_Comprueba tu comprensión_
- a) En el texto sobre la inseguridad en Cauca y Valle del Cauca, ¿en qué lugar del sur del Valle es cada vez más evidente la presencia de las disidencias de las Farc?
- b) Retoma el texto sobre la inseguridad en Cauca y Valle del Cauca y prosíguelo a partir de su última oración.

_Fragmento del texto_
::::::

Cali, mayo 14 de 2026. Actualizado: jueves, mayo 14, 2026 21:03
En la última semana los gremios de los departamentos de Cauca y Valle del Cauca, así como la gobernadora vallecaucana, Clara Luz Roldán, hicieron llamados al gobierno nacional ante el creciente problema de inseguridad y violencia en estos dos departamentos.
Los problemas no son pocos. Los combates entre grupos armados ilegales, especialmente disidencias de la Farc y ELN, que se disputan el control de los negocios ilícitos en el Cauca, se han vuelto paisaje, y mientras cientos de familias de las zonas rurales huyen.
A esto se suman los reiterados ataques contra los trabajadores de la agroindustria de la caña por parte de invasores de tierras, que ya ha cobrado varias vidas.
Y ni qué decir de la situación de Jamundí, en el sur del Valle, donde cada vez es más evidente la presencia de las disidencias de las Farc.
La situación de Buenaventura es caso aparte, en la zona rural del distrito portuario se vive el éxodo de miles de personas que huyen hacia la cabecera, debido a los combates entre grupo criminales.

::::::

_Extracto de datos_

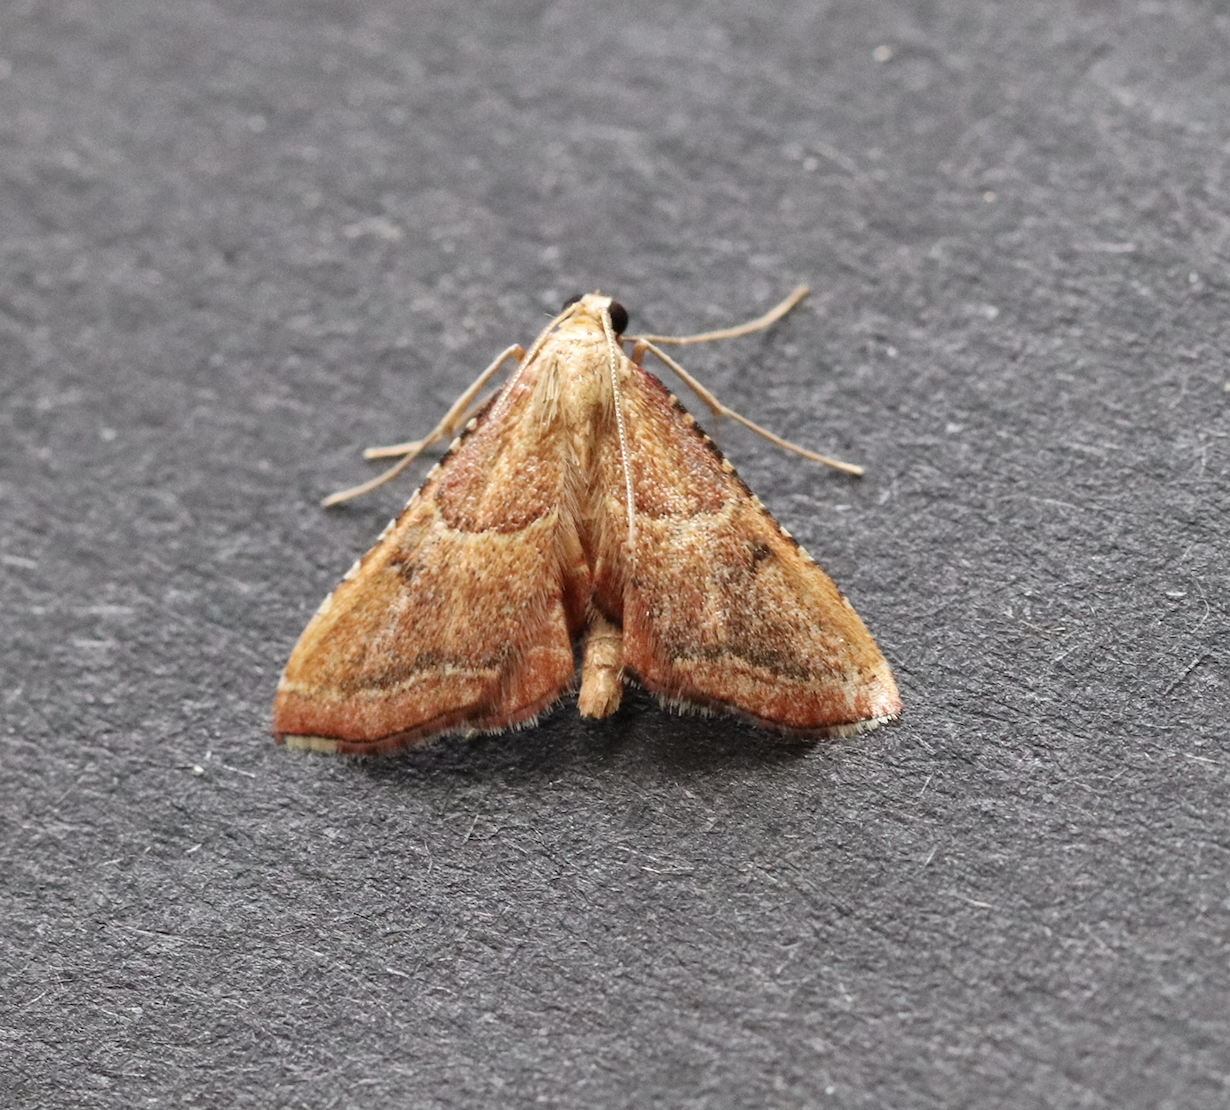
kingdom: Animalia
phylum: Arthropoda
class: Insecta
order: Lepidoptera
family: Pyralidae
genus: Endotricha
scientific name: Endotricha flammealis
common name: Rosy tabby
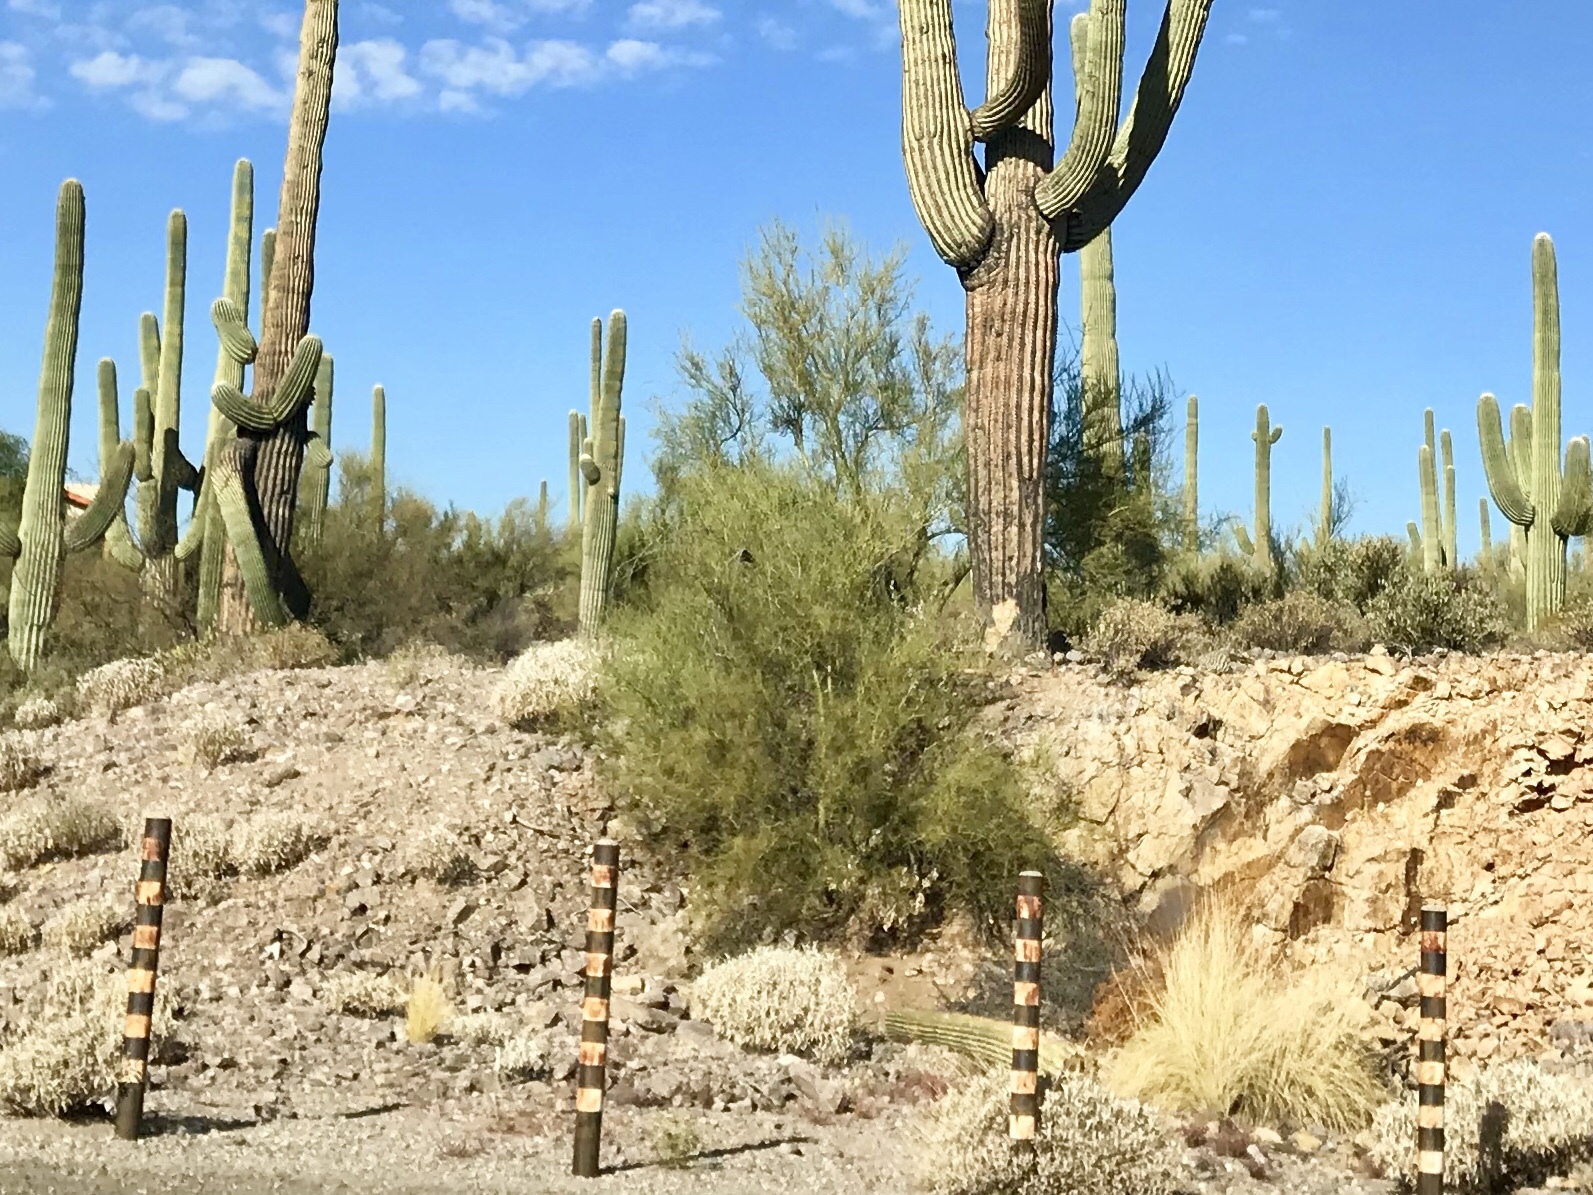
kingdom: Plantae
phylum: Tracheophyta
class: Magnoliopsida
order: Fabales
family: Fabaceae
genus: Parkinsonia
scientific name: Parkinsonia microphylla
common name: Yellow paloverde
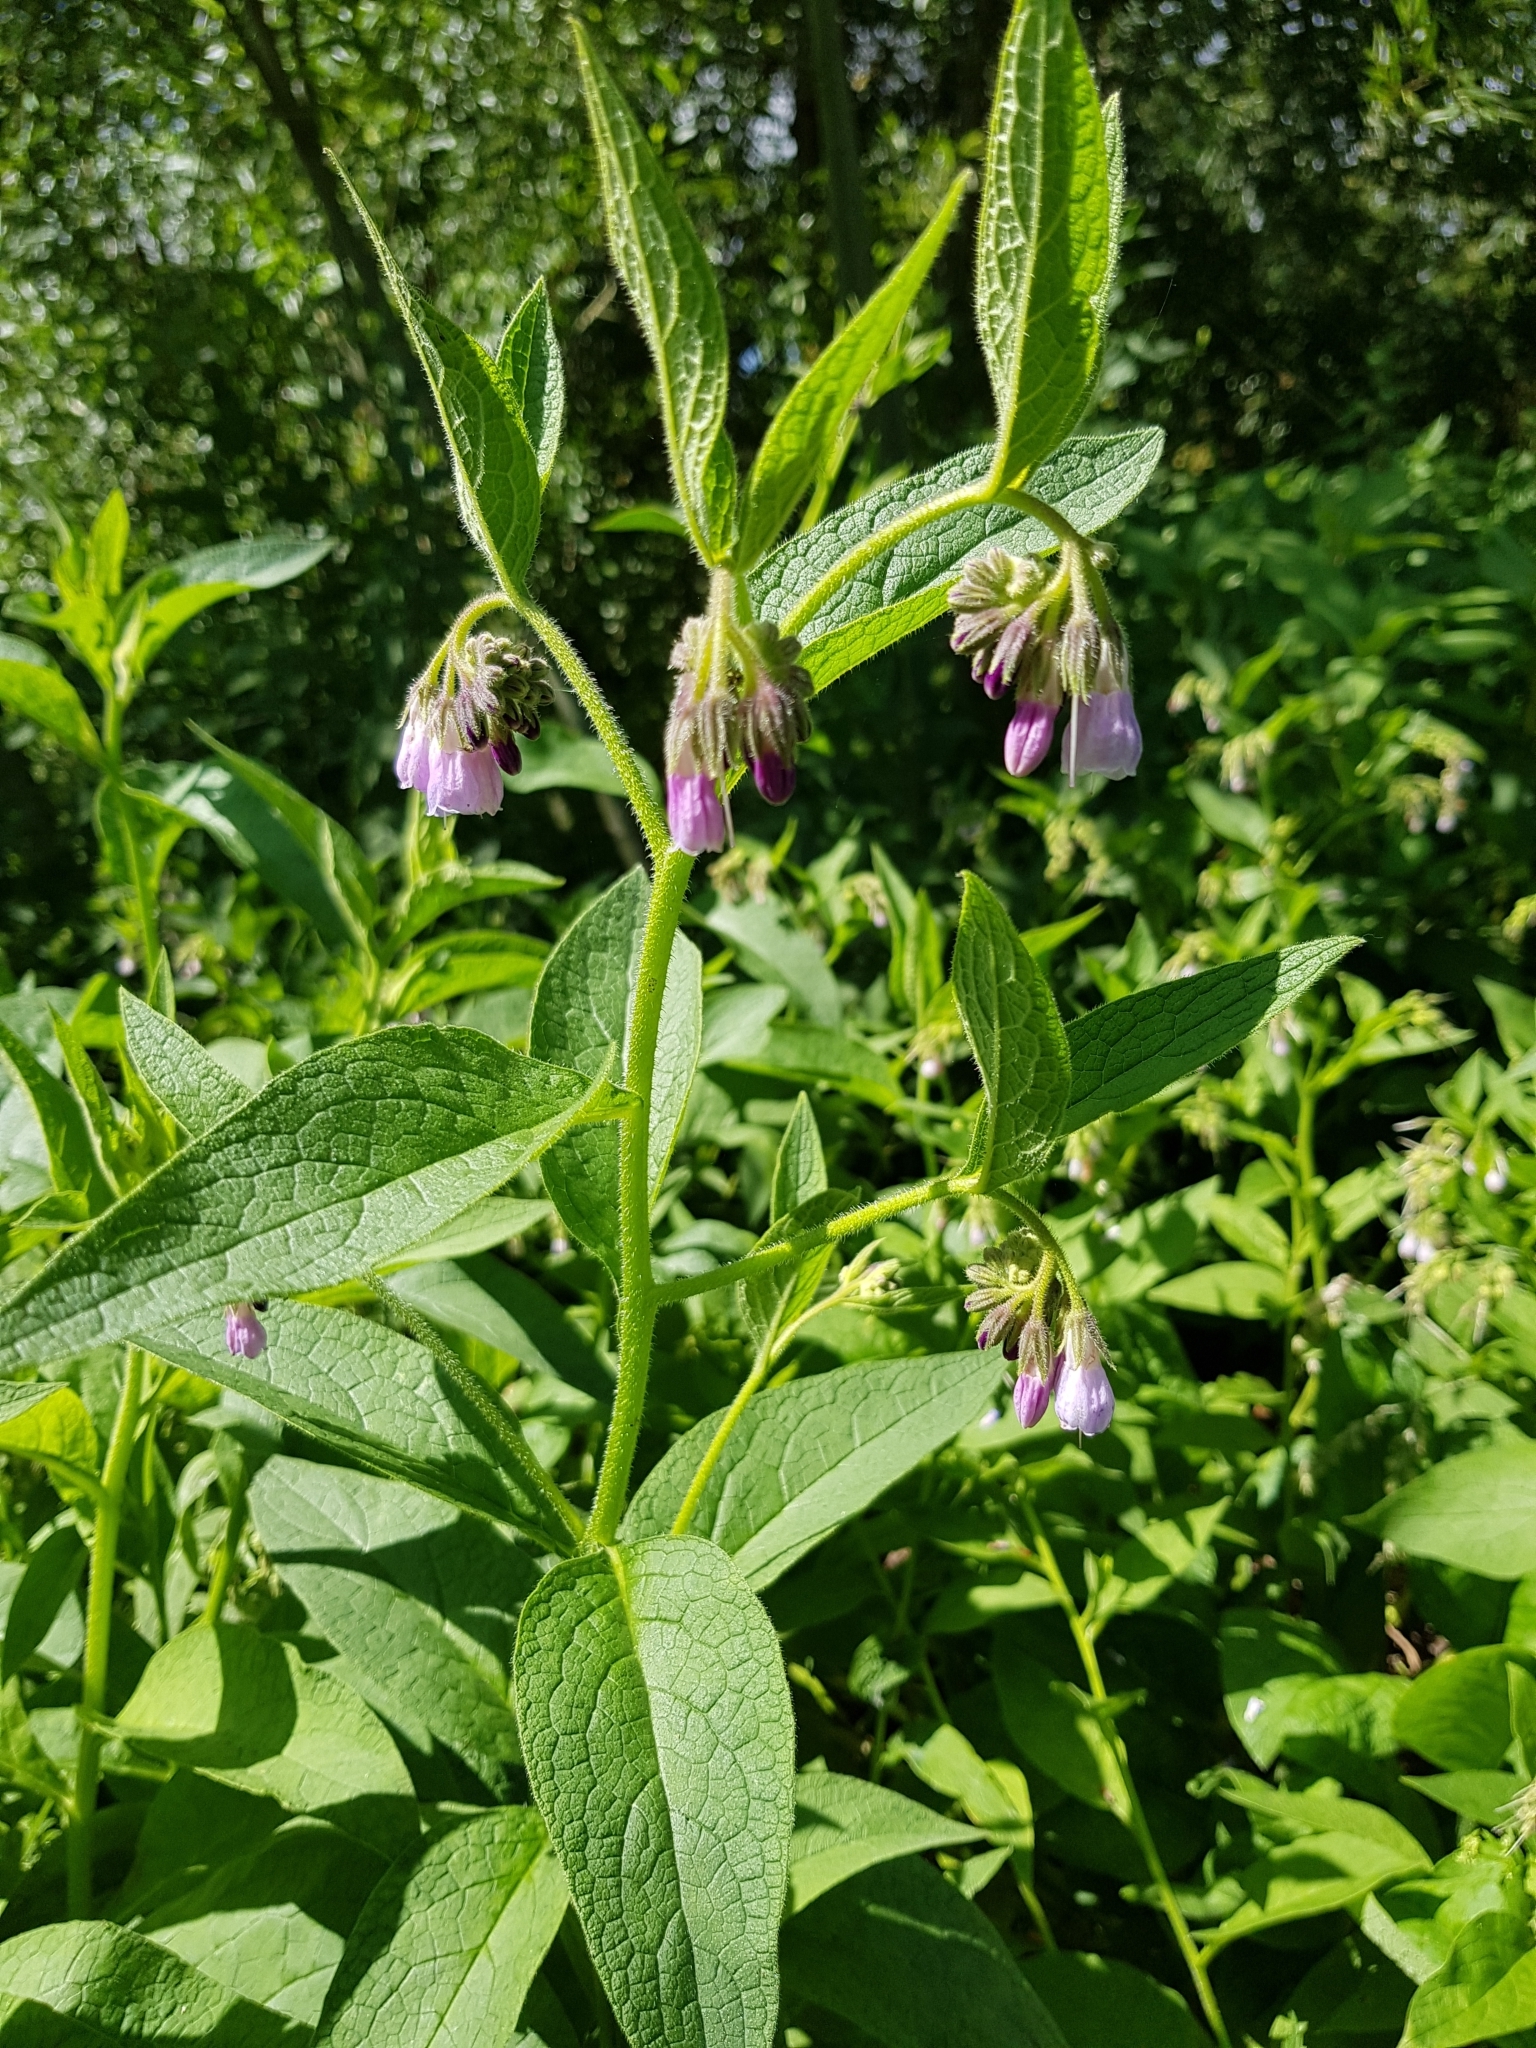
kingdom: Plantae
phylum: Tracheophyta
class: Magnoliopsida
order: Boraginales
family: Boraginaceae
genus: Symphytum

::::::

_Clave de respuestas_
- a) En Jamundí.

- b)
En todos los casos anteriormente citados la intervención del gobierno nacional y de la fuerza pública ha sido mínima, pues la propuesta de “paz total” del presidente Gustavo Petro y su política de “seguridad humanitaria” tienen maniatadas a las fuerzas militares, lo mismo que a la Policía, frente a las grandes estructuras del crimen.
Claramente, la inacción de la fuerza pública, debido a las limitaciones impuestas por el gobierno nacional, juega en favor de los grupos armados al margen de la ley, que aprovechan el vacío para afianzar sus negocios ilícitos, y juega en contra de la población civil, que desprotegida, no tiene otro camino que el confinamiento o el desplazamiento.
Ojalá el presidente escuche el llamado de los gremios y de la gobernadora del Valle.